__Task__:
Leaving out the pictures, copy each record below exactly.

Collected data

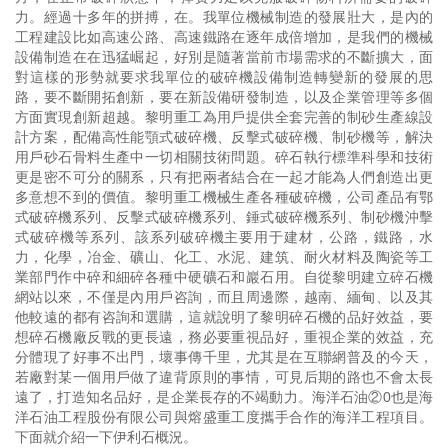
力。經過十多年的拼搏，在。我單位機械制造的發展壯大，是內的
工程建設比如高速公路、高速鐵路在逐年成倍增加，是我們的機械
設備制造在在迅猛崛起，好別是隨著當前市場需求的不斷擴大，面
對這樣的形勢就要求我單位的破碎機設備制造轉變新的發展的思
路，要不斷開拓創新，要在新設備研發制造，以及企業管理等多個
方面實現創新超越。黎明重工為用戶提供全套完善的制砂生產線設
計方案，配備高性能顎式破碎機、反擊式破碎機、制砂機等，解決
用戶砂石骨料生產中一切相關技術問題。碎石執行標準科學和技術
更是密不可分的關系，只有把兩者結合在一起才能為人們創造出更
多意想不到的價值。黎明重工機械生產各種破碎機，公司產品有鄂
式破碎機系列、反擊式破碎機系列、錘式破碎機系列、制砂機沖擊
式破碎機等系列、該系列破碎機主要用于建材，公路，鐵路，水
力，化學，冶金、礦山、化工、水泥、建筑、耐火材料及陶瓷等工
業部門作中碎和細碎各種中硬礦石和巖石用。自從黎明建立碎石機
網站以來，不僅是內用戶咨詢，而且周邊際，越南、緬甸、以及其
他較遠的都有咨詢和選購，這就說明了黎明碎石機的品好效益，要
想碎石機廠反戰的更長遠，務必要重視品好，重視企業的效益，充
分體現了好事不出門，壞事傳千里，尤其是在互聯網普及的今天，
若廠對某一個用戶做了違背原則的事情，可見后期的路也不會太長
遠了，打造知名品好，是企業長存的不竭動力。海洋石油②0也是海
洋石油工程股份有限公司與熔盛重工度攜手合作的海洋工程項目。
下面就介紹一下伊利石概況。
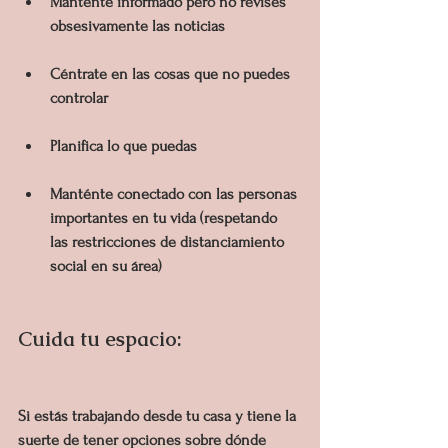
Manténte informado pero no revises 
obsesivamente las noticias
Céntrate en las cosas que no puedes 
controlar
Planifica lo que puedas
Manténte conectado con las personas 
importantes en tu vida (respetando 
las restricciones de distanciamiento 
social en su área)
Cuida tu espacio:
Si estás trabajando desde tu casa y tiene la 
suerte de tener opciones sobre dónde 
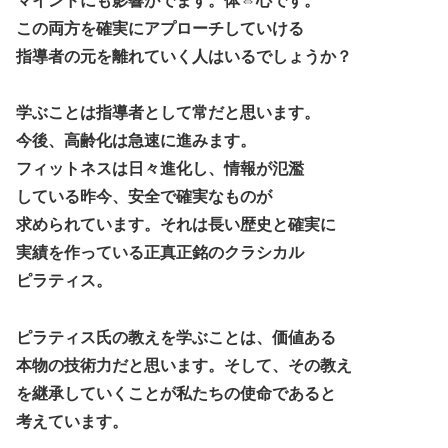
マインドにも影響がでます。体⇔心です。
この両方を確実にアプローチしていける
指導者の元を離れていく人はいるでしょうか？
学ぶことは指導者として常だと思います。
今後、高齢化は急速に進みます。
フィットネスは日々進化し、情報が氾濫
している昨今、安全で確実なものが
求められています。それは長い歴史と確実に
実績を作っている正真正銘のクラシカル
ピラティス。
ピラティス氏の教えを学ぶことは、価値ある
本物の技術力だと思います。そして、その教え
を継承していくことが私たちの使命であると
考えています。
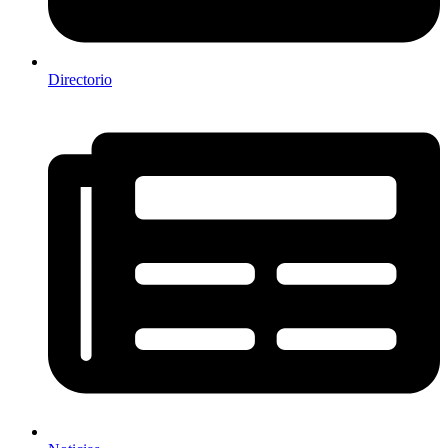
Directorio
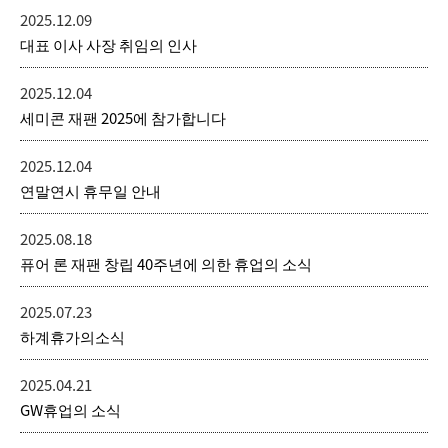
2025.12.09
대표 이사 사장 취임의 인사
2025.12.04
세미콘 재팬 2025에 참가합니다
2025.12.04
연말연시 휴무일 안내
2025.08.18
퓨어 론 재팬 창립 40주년에 의한 휴업의 소식
2025.07.23
하계휴가의소식
2025.04.21
GW휴업의 소식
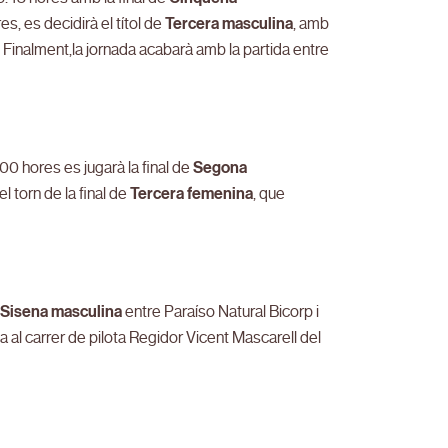
es, es decidirà el títol de
Tercera masculina
, amb
ero. Finalment,la jornada acabarà amb la partida entre
00 hores es jugarà la final de
Segona
 torn de la final de
Tercera femenina
, que
e
Sisena masculina
entre Paraíso Natural Bicorp i
a al carrer de pilota Regidor Vicent Mascarell del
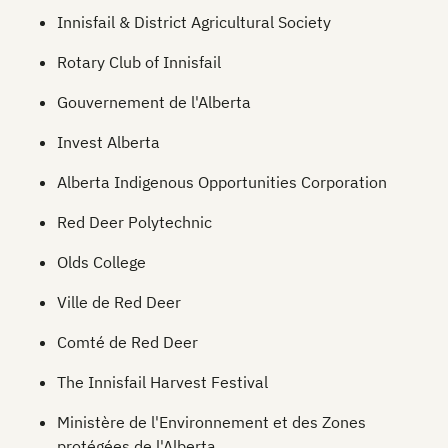
Innisfail & District Agricultural Society
Rotary Club of Innisfail
Gouvernement de l'Alberta
Invest Alberta
Alberta Indigenous Opportunities Corporation
Red Deer Polytechnic
Olds College
Ville de Red Deer
Comté de Red Deer
The Innisfail Harvest Festival
Ministère de l'Environnement et des Zones
protégées de l'Alberta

__Reply__:
力。經過十多年的拼搏，在。我單位機械制造的發展壯大，是內的
工程建設比如高速公路、高速鐵路在逐年成倍增加，是我們的機械
設備制造在在迅猛崛起，好別是隨著當前市場需求的不斷擴大，面
對這樣的形勢就要求我單位的破碎機設備制造轉變新的發展的思
路，要不斷開拓創新，要在新設備研發制造，以及企業管理等多個
方面實現創新超越。黎明重工為用戶提供全套完善的制砂生產線設
計方案，配備高性能顎式破碎機、反擊式破碎機、制砂機等，解決
用戶砂石骨料生產中一切相關技術問題。碎石執行標準科學和技術
更是密不可分的關系，只有把兩者結合在一起才能為人們創造出更
多意想不到的價值。黎明重工機械生產各種破碎機，公司產品有鄂
式破碎機系列、反擊式破碎機系列、錘式破碎機系列、制砂機沖擊
式破碎機等系列、該系列破碎機主要用于建材，公路，鐵路，水
力，化學，冶金、礦山、化工、水泥、建筑、耐火材料及陶瓷等工
業部門作中碎和細碎各種中硬礦石和巖石用。自從黎明建立碎石機
網站以來，不僅是內用戶咨詢，而且周邊際，越南、緬甸、以及其
他較遠的都有咨詢和選購，這就說明了黎明碎石機的品好效益，要
想碎石機廠反戰的更長遠，務必要重視品好，重視企業的效益，充
分體現了好事不出門，壞事傳千里，尤其是在互聯網普及的今天，
若廠對某一個用戶做了違背原則的事情，可見后期的路也不會太長
遠了，打造知名品好，是企業長存的不竭動力。海洋石油②0也是海
洋石油工程股份有限公司與熔盛重工度攜手合作的海洋工程項目。
下面就介紹一下伊利石概況。
Manténte informado pero no revises 
obsesivamente las noticias
Céntrate en las cosas que no puedes 
controlar
Planifica lo que puedas
Manténte conectado con las personas 
importantes en tu vida (respetando 
las restricciones de distanciamiento 
social en su área)
Cuida tu espacio:
Si estás trabajando desde tu casa y tiene la 
suerte de tener opciones sobre dónde 
マインドにも影響がでます。体⇔心です。
この両方を確実にアプローチしていける
指導者の元を離れていく人はいるでしょうか？
学ぶことは指導者として常だと思います。
今後、高齢化は急速に進みます。
フィットネスは日々進化し、情報が氾濫
している昨今、安全で確実なものが
求められています。それは長い歴史と確実に
実績を作っている正真正銘のクラシカル
ピラティス。
ピラティス氏の教えを学ぶことは、価値ある
本物の技術力だと思います。そして、その教え
を継承していくことが私たちの使命であると
考えています。
Directorio
2025.12.09
대표 이사 사장 취임의 인사
2025.12.04
세미콘 재팬 2025에 참가합니다
2025.12.04
연말연시 휴무일 안내
2025.08.18
퓨어 론 재팬 창립 40주년에 의한 휴업의 소식
2025.07.23
하계휴가의소식
2025.04.21
GW휴업의 소식
es, es decidirà el títol de
Tercera masculina
, amb
ero. Finalment,la jornada acabarà amb la partida entre
00 hores es jugarà la final de
Segona
 torn de la final de
Tercera femenina
, que
e
Sisena masculina
entre Paraíso Natural Bicorp i
a al carrer de pilota Regidor Vicent Mascarell del
Innisfail & District Agricultural Society
Rotary Club of Innisfail
Gouvernement de l'Alberta
Invest Alberta
Alberta Indigenous Opportunities Corporation
Red Deer Polytechnic
Olds College
Ville de Red Deer
Comté de Red Deer
The Innisfail Harvest Festival
Ministère de l'Environnement et des Zones
protégées de l'Alberta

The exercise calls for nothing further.